En adaptant sa propre histoire, Hugo Horiot nous entraîne dans le monde de son enfance, celui où toutes ses perceptions étaient si particulières, si différentes des nôtres. Il nous attrape, nous saisit au vol. Il nous plonge dans ses pensées, nous enferme dans cette forteresse imaginaire qui l’a vu grandir à distance des autres. Et c’est ce sentiment d’enfermement étrange, entre cocon ouaté et prison froide, qui nous assaille, nous captive et nous bouleverse.
La sobre et ingénieuse mise en scène de Vincent Poirier souligne parfaitement cette sensation.
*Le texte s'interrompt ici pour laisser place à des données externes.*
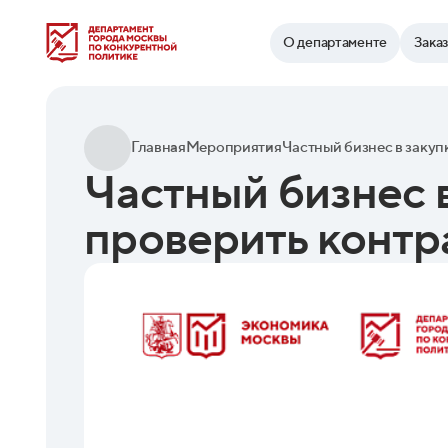
Найти
О департаменте
Зака
Главная
Мероприятия
Частный бизнес в
проверить контр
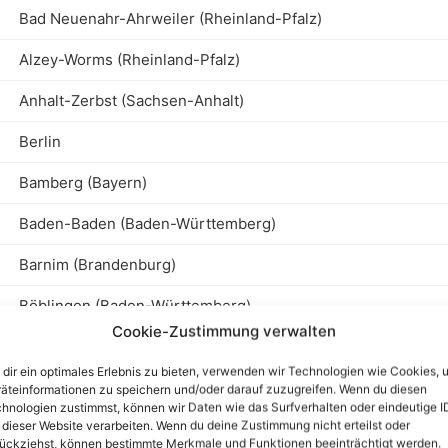
Bad Neuenahr-Ahrweiler (Rheinland-Pfalz)
Alzey-Worms (Rheinland-Pfalz)
Anhalt-Zerbst (Sachsen-Anhalt)
Berlin
Bamberg (Bayern)
Baden-Baden (Baden-Württemberg)
Barnim (Brandenburg)
Böblingen (Baden-Württemberg)
Cookie-Zustimmung verwalten
Bernburg (Sachsen-Anhalt)
dir ein optimales Erlebnis zu bieten, verwenden wir Technologien wie Cookies, 
Brandenburg Landesregierung und Landtag
äteinformationen zu speichern und/oder darauf zuzugreifen. Wenn du diesen
hnologien zustimmst, können wir Daten wie das Surfverhalten oder eindeutige I
 dieser Website verarbeiten. Wenn du deine Zustimmung nicht erteilst oder
Biberach/Riß (Baden-Württemberg)
ückziehst, können bestimmte Merkmale und Funktionen beeinträchtigt werden.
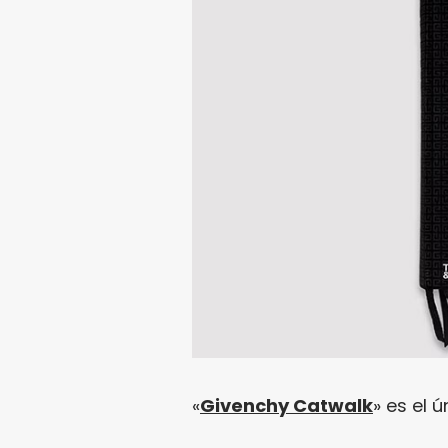
«
Givenchy Catwalk
» es el 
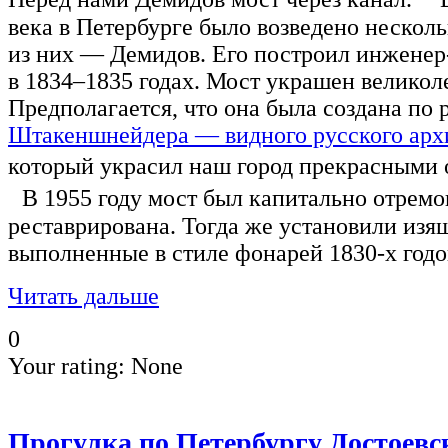
века в Петербурге было возведено нескол
из них — Демидов. Его построил инженер
в 1834–1835 годах. Мост украшен великол
Предполагается, что она была создана по
Штакеншнейдера — видного русского арх
который украсил наш город прекрасным
В 1955 году мост был капитально отремо
реставрирована. Тогда же установили из
выполненные в стиле фонарей 1830-х годо
Читать дальше
0
Your rating:
None
Прогулка по Петербургу Достоевс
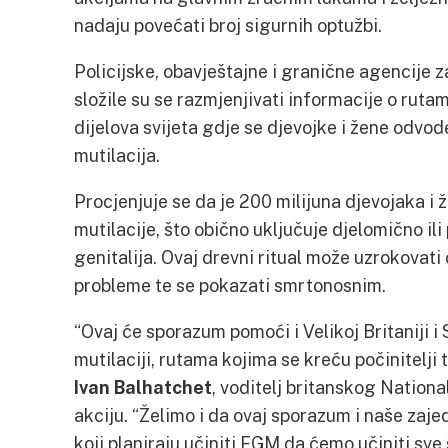
nadaju povećati broj sigurnih optužbi.
Policijske, obavještajne i granične agencije z
složile su se razmjenjivati informacije o ruta
dijelova svijeta gdje se djevojke i žene odvode
mutilacija.
Procjenjuje se da je 200 milijuna djevojaka i 
mutilacije, što obično uključuje djelomično il
genitalija. Ovaj drevni ritual može uzrokovati 
probleme te se pokazati smrtonosnim.
“Ovaj će sporazum pomoći i Velikoj Britaniji i
mutilaciji, rutama kojima se kreću počinitelji t
Ivan Balhatchet
, voditelj britanskog National
akciju. “Želimo i da ovaj sporazum i naše zaj
koji planiraju učiniti FGM da ćemo učiniti sve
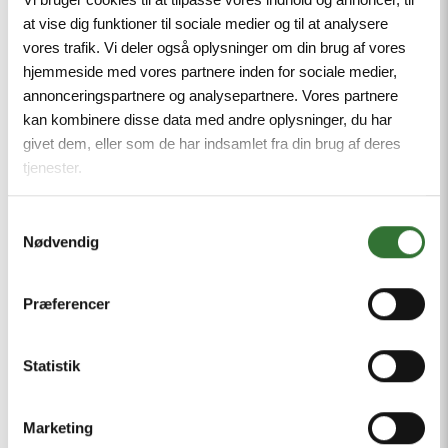
at vise dig funktioner til sociale medier og til at analysere
vores trafik. Vi deler også oplysninger om din brug af vores
Two Hand Control
hjemmeside med vores partnere inden for sociale medier,
annonceringspartnere og analysepartnere. Vores partnere
kan kombinere disse data med andre oplysninger, du har
givet dem, eller som de har indsamlet fra din brug af deres
tjenester.
Samtykkevalg
Nødvendig
Præferencer
Statistik
Marketing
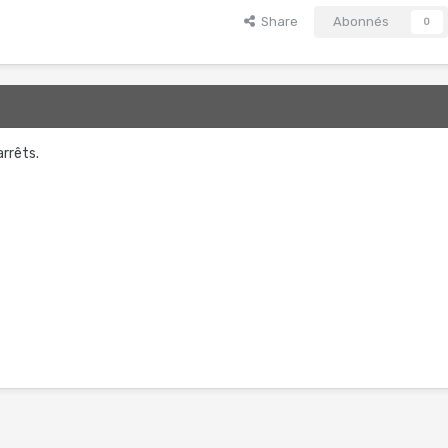
Share
Abonnés
0
arrêts.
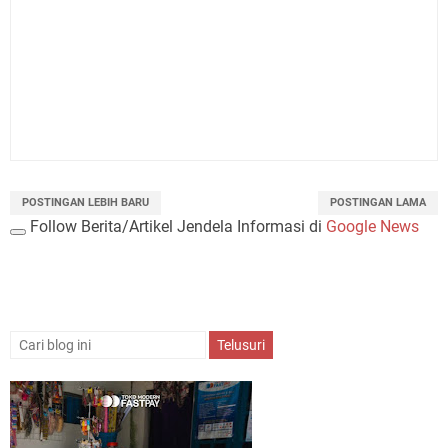
POSTINGAN LEBIH BARU
POSTINGAN LAMA
Follow Berita/Artikel Jendela Informasi di
Google News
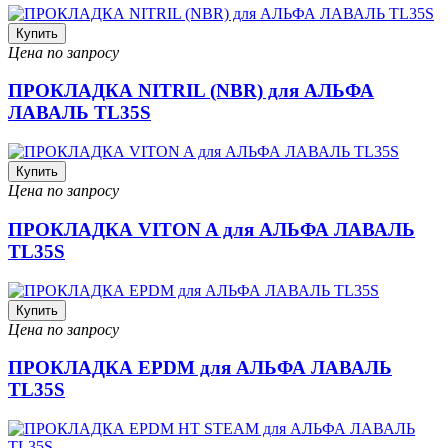
Купить
Цена по запросу
ПРОКЛАДКА NITRIL (NBR) для АЛЬФА
ЛАВАЛЬ TL35S
Купить
Цена по запросу
ПРОКЛАДКА VITON A для АЛЬФА ЛАВАЛЬ
TL35S
Купить
Цена по запросу
ПРОКЛАДКА EPDM для АЛЬФА ЛАВАЛЬ
TL35S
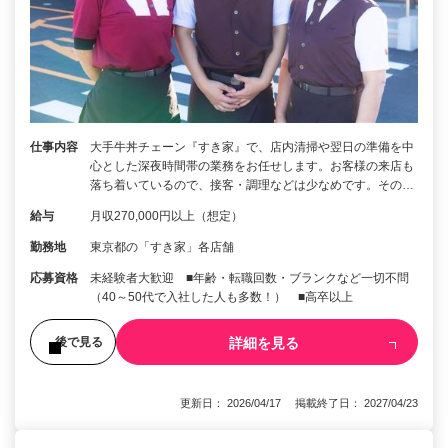
仕事内容
大手牛丼チェーン『すき家』で、店内清掃や翌日の準備を中
心とした深夜時間帯の業務をお任せします。お客様の来店も
落ち着いているので、接客・調理などは少なめです。その…
給与
月収270,000円以上（想定）
勤務地
東京都の「すき家」各店舗
応募資格
未経験者大歓迎 ■年齢・転職回数・ブランクなど一切不問
（40～50代で入社した人も多数！） ■高卒以上
詳細を見る
後で見る
更新日： 2026/04/17 掲載終了日： 2027/04/23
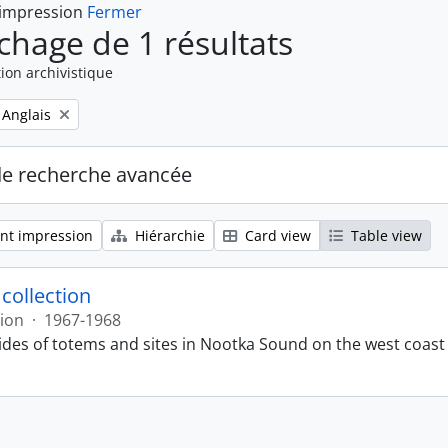
 impression
Fermer
ichage de 1 résultats
ion archivistique
Remove filter:
Anglais
de recherche avancée
nt impression
Hiérarchie
Card view
Table view
 collection
tion
·
1967-1968
lides of totems and sites in Nootka Sound on the west coast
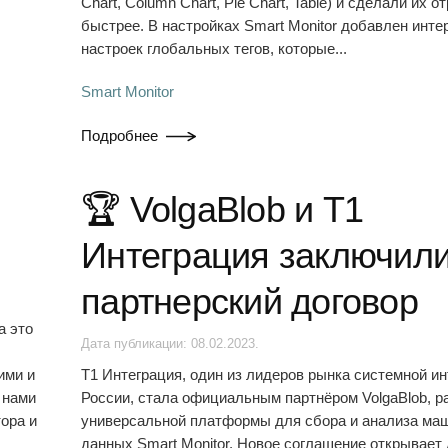
Chart, Column Chart, Pie Chart, Table) и сделали их о
быстрее. В настройках Smart Monitor добавлен инт
настроек глобальных тегов, которые...
Smart Monitor
Подробнее
🏆 VolgaBlob и Т1
Интеграция заключил
партнерский договор
а это
Дата публикации:
08.02.2023
.
ими и
Т1 Интеграция, один из лидеров рынка системной ин
 нами
России, стала официальным партнёром VolgaBlob, р
ора и
универсальной платформы для сбора и анализа ма
данных Smart Monitor. Новое соглашение открывает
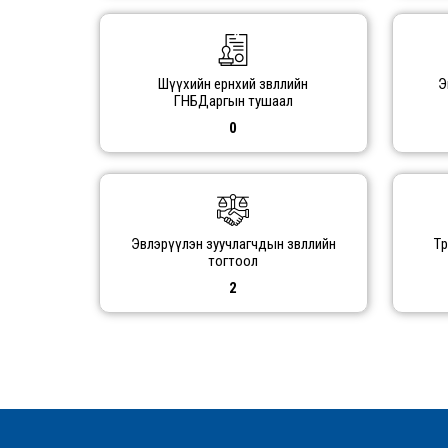
Шүүхийн ерөнхий зөвлөлийн
Э
ГНБДаргын тушаал
0
Эвлэрүүлэн зуучлагчдын зөвлөлийн
Тө
тогтоол
2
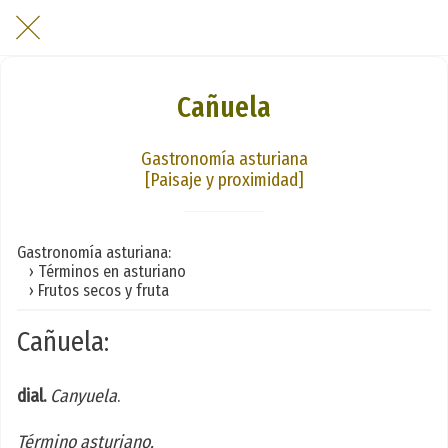
Cañuela
Gastronomía asturiana
[Paisaje y proximidad]
Gastronomía asturiana:
› Términos en asturiano
› Frutos secos y fruta
Cañuela:
dial.
Canyuela
.
Término asturiano.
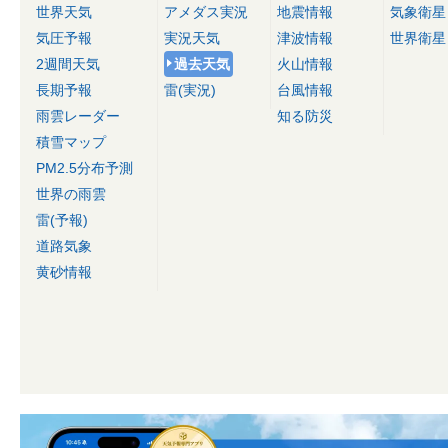
世界天気
アメダス実況
地震情報
気象衛星
気圧予報
実況天気
津波情報
世界衛星
2週間天気
過去天気
火山情報
長期予報
雷(実況)
台風情報
雨雲レーダー
知る防災
積雪マップ
PM2.5分布予測
世界の雨雲
雷(予報)
道路気象
黄砂情報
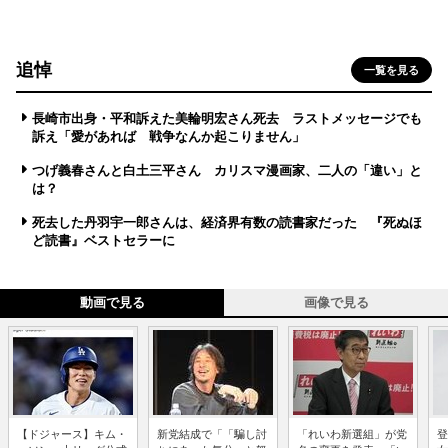
追悼
一覧を見る
長崎市出身・平和訴えた美輪明宏さん死去 ラストメッセージでも
訴え「愛があれば 戦争なんか起こりません」
つげ義春さんと白土三平さん カリスマ漫画家、二人の「違い」と
は？
死去した丹羽宇一郎さんは、経済界有数の読書家だった 『死ぬほ
ど読書』ベストセラーに
動画で見る
画像で見る
【ドジャース】キム・
新党結成で「「騙し討
「れいわ新選組」が党
登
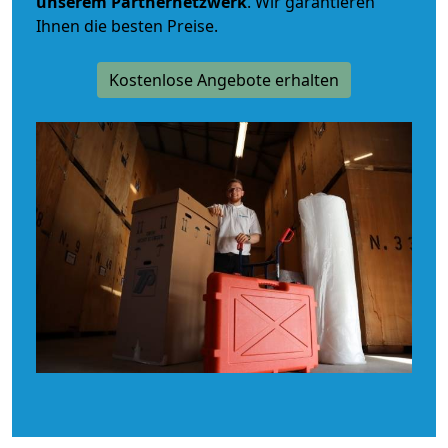
unserem Partnernetzwerk
. Wir garantieren
Ihnen die besten Preise.
Kostenlose Angebote erhalten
Elle colle à la personnalité versatile d’Hugo, tantôt colérique, tantôt poétique, et évolue avec lui. Ainsi, au fur et à mesure que le jeune Asperger grandit et se libère de son trouble, de ses chaines, l’espace se vide. En décidant de joindre au comédien la présence silencieuse et apaisante de Clémence Colin, traductrice en langue des signes et partie intégrante du spectacle, il donne un contrepoids aux errances rageuses du jeune homme et une douceur lumineuse à l’ensemble.
Totalement pris par l’histoire d’Hugo, on se laisse embarquer dans son univers aux couleurs et aux émotions si distinctes. On est immergé dans un monde à part qui nous touche et nous bouleverse. Balayant nos préjugés et nos aprioris, on réapprend à aimer l’autre, avec ses forces, ses faiblesses et surtout ses différences.
Olivier Frégaville-Gratian d’Amore
L’empereur, c’est moi d’Hugo Horiot
Studio Hébertot
78bis, Boulevard des Batignolles
75017 Paris
Jusqu’au 20 novembre 2016
du mardi au samedi à 21h et le dimanche à 15h.
Durée 1h30 environ
mise en scène de Vincent Poirier
avec Hugo Horiot et Clémence Colin
traduction en langue des signes par Clémence Colin.